One of the things God wants to teach us as he prepares us for our missions in life is that He is trustworthy and can be counted on; God wants us to understand that, when He asks us to obey, He will not leave us hanging, unprepared, and without resources.
Earlier we saw how, when Elijah asked the widow woman to provide him food and water, she had pointed out that she and her son were just about to eat the last meal they had. Her plan after that was to simply await their deaths. Elijah’s response?:
“Look, go ahead and give me what I need. You have this promise from God, that this won’t be your last meal. In fact, your barrel of flour and pitcher of oil will not go empty again as long as I live in your house, and until God finally restores rain to this country.”

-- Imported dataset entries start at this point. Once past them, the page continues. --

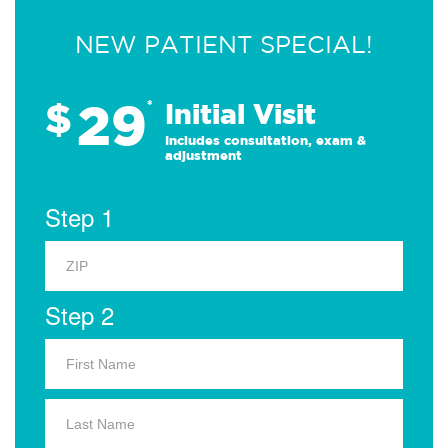
NEW PATIENT SPECIAL!
29
$
*
Initial Visit
Includes consultation, exam &
adjustment
Step 1
Step 2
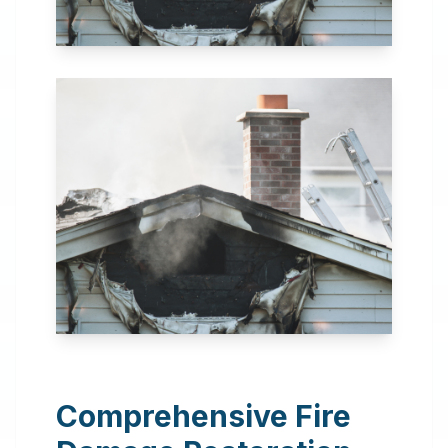
24 Hour Emergency
Services Available in most
areas.
Comprehensive Fire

She trusted. Elijah trusted. God provided. Think about this. If Elijah was by the brook for something approaching a year, and the drought lasted three years, then Elijah and that woman lived on nothing but the provision of God for two years!
What can we learn here relevant to reviving us as servants of God?
God has a mission for each of us. It may be a difficult, challenging mission for which we feel totally unequipped. God will equip us. He does not, however, necessarily just hand us the stamina and ability to accomplish this mission. Sometimes we have to learn these things, and sometimes the lesson may seem painful.
If God calls us for a mission, and we accept and obey, He will provide for us what we need in order to be taken care of. It may not be the things we would have preferred, but it will be sufficient for our needs.
If God says it, it will happen. It may not be on our schedule, or in accordance with the way we would have done it, but it will happen.
This may be simply my personal spin on this, but it struck me as relevant. Elijah was there in that house, several meals a day, for possibly as long as two years. During that time, the flour and oil would deplete, then it would fill up. It would deplete, and it would fill up. It, however, never went dry. What do you think Elijah, the widow, and her son did all day? They were probably NOT watching TV. Is it possible they spent their time in worship, prayer, study and fellowship with one another? If we spent more of our time in worship, prayer, study and fellowship with one another perhaps, like the flour and oil, we would never become empty but be constantly refilled by the Holy Spirit. Perhaps we would become REVIVED!